### Assigned task
All lines of the records below that contain the word "olarak" must be listed.

------ Material for the task

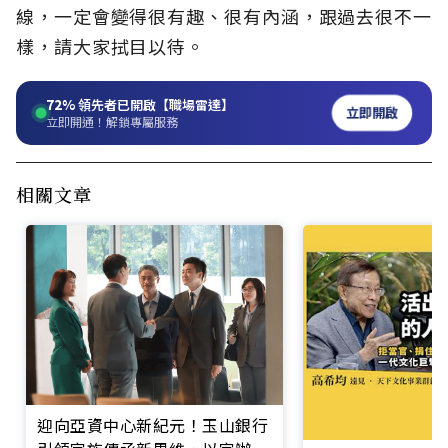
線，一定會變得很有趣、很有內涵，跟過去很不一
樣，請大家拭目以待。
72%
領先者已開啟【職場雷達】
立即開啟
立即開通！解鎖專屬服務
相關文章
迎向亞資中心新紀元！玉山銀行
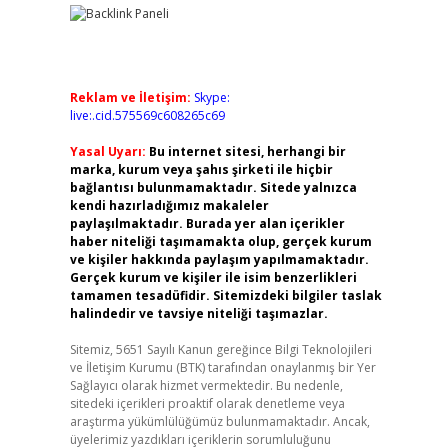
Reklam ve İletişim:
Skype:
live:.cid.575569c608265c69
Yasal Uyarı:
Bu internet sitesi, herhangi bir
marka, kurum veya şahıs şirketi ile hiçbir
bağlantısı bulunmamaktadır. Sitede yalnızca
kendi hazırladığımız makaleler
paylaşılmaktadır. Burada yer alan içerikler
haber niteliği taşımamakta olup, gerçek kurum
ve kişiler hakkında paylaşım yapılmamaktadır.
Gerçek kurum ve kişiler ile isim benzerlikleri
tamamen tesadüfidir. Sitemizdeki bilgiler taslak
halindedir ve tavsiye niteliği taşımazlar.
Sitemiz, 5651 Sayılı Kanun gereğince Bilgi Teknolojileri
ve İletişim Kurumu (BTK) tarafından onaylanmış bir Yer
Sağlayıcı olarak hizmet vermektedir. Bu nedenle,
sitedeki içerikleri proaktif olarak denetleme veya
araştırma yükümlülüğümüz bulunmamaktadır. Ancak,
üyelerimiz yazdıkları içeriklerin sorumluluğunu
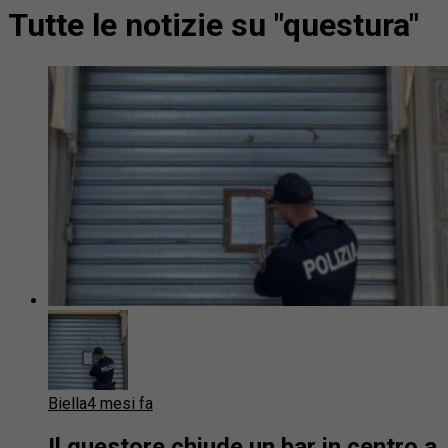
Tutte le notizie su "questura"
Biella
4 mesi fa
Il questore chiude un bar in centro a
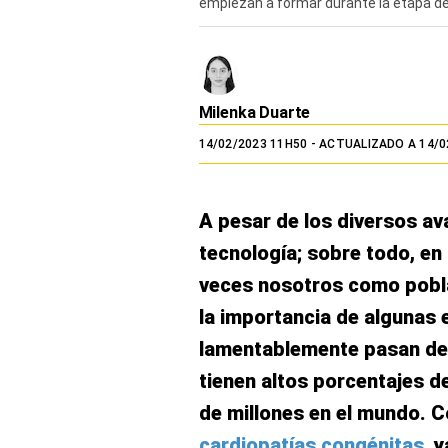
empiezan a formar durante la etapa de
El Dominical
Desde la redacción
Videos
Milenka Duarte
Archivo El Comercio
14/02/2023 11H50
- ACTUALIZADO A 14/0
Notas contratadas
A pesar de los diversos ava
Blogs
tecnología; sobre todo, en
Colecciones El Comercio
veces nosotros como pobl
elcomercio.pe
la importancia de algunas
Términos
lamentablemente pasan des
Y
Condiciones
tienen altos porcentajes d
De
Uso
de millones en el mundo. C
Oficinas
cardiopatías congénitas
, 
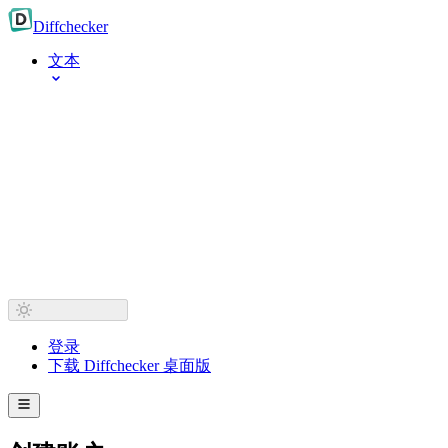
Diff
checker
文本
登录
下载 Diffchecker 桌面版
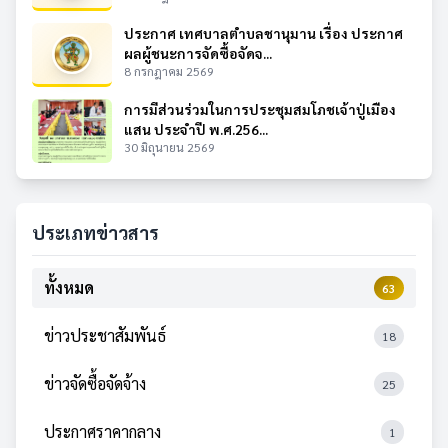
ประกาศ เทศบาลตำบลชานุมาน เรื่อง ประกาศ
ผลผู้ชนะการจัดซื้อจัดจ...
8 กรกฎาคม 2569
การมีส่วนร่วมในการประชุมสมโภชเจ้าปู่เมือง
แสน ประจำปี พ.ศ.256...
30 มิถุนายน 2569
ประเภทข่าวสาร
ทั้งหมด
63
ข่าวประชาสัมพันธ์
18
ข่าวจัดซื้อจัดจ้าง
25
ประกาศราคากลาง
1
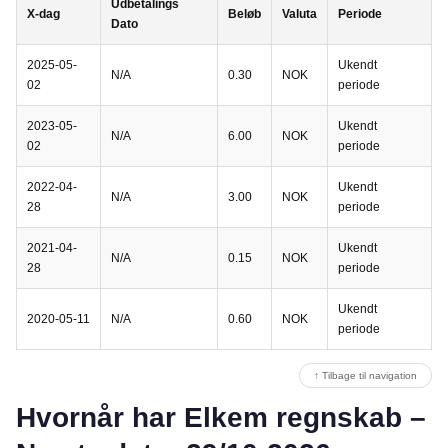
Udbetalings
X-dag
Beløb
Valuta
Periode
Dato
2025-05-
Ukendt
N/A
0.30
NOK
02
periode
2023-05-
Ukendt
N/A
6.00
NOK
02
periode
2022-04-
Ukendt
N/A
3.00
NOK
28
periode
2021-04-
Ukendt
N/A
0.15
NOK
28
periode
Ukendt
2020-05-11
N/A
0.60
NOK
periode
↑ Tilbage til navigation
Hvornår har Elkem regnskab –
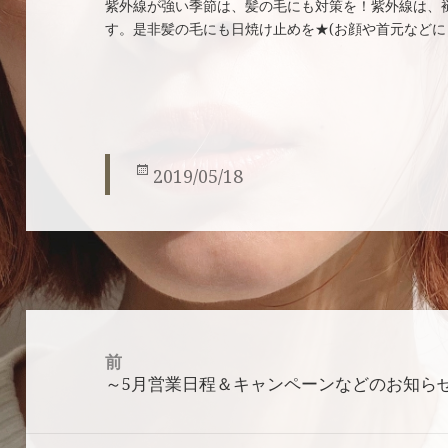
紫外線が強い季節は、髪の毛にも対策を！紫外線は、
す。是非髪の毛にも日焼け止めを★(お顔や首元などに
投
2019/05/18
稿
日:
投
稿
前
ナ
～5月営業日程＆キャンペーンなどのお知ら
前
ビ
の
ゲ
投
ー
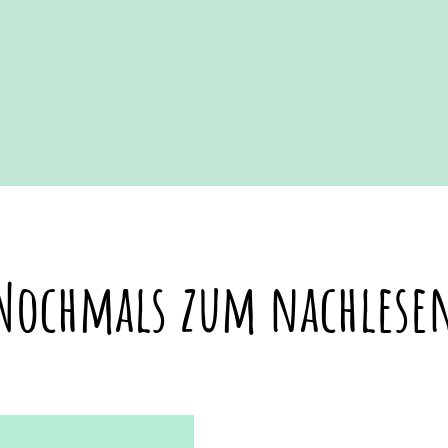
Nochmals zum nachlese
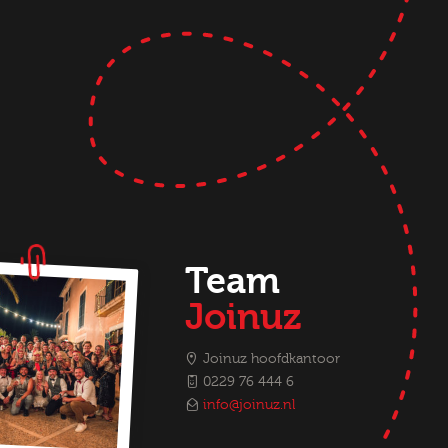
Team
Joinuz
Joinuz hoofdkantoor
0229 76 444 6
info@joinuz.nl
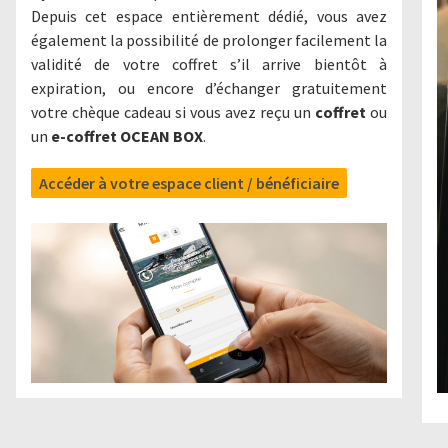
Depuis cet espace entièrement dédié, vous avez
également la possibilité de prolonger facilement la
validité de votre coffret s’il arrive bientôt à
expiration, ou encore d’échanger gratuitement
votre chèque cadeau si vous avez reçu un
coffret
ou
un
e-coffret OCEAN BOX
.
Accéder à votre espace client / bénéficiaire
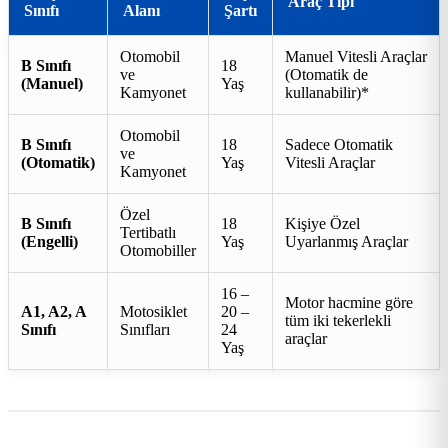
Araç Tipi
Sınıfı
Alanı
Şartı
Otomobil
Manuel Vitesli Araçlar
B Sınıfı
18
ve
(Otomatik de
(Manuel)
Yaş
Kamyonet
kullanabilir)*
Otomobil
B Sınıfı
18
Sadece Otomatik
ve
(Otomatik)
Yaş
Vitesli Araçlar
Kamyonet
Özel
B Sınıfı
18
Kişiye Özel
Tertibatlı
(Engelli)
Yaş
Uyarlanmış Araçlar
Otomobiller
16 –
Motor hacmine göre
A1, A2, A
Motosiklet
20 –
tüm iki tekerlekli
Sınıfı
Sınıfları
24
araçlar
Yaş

------------
------ Material for the task

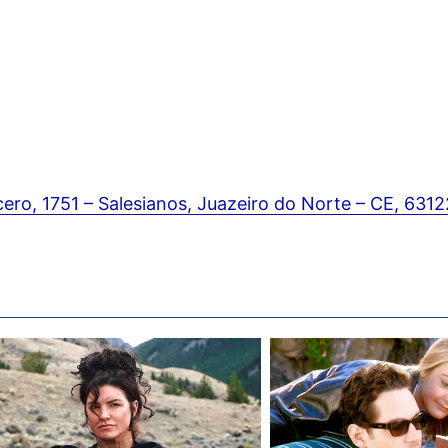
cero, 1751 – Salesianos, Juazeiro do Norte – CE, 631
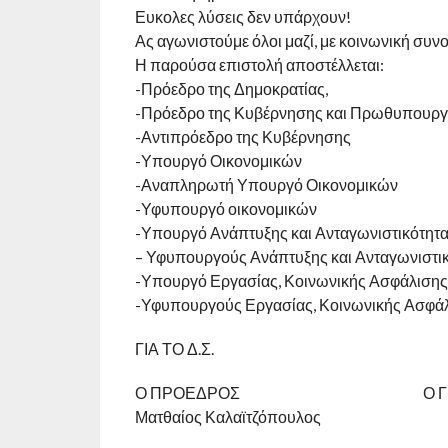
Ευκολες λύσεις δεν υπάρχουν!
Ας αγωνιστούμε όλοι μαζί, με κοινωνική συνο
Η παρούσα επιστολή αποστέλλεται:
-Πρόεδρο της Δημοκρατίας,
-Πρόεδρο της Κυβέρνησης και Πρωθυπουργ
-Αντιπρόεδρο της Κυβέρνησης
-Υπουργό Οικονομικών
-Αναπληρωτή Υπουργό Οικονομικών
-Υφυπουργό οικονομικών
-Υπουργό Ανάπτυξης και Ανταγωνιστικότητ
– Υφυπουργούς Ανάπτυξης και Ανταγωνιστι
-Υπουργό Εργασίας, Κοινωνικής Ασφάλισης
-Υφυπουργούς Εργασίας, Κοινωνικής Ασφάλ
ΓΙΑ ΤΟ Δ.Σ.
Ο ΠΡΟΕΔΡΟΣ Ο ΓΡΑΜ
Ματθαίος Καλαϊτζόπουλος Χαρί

------------

### Task response
Sağlayıcı olarak hizmet vermektedir. Bu nedenle,
sitedeki içerikleri proaktif olarak denetleme veya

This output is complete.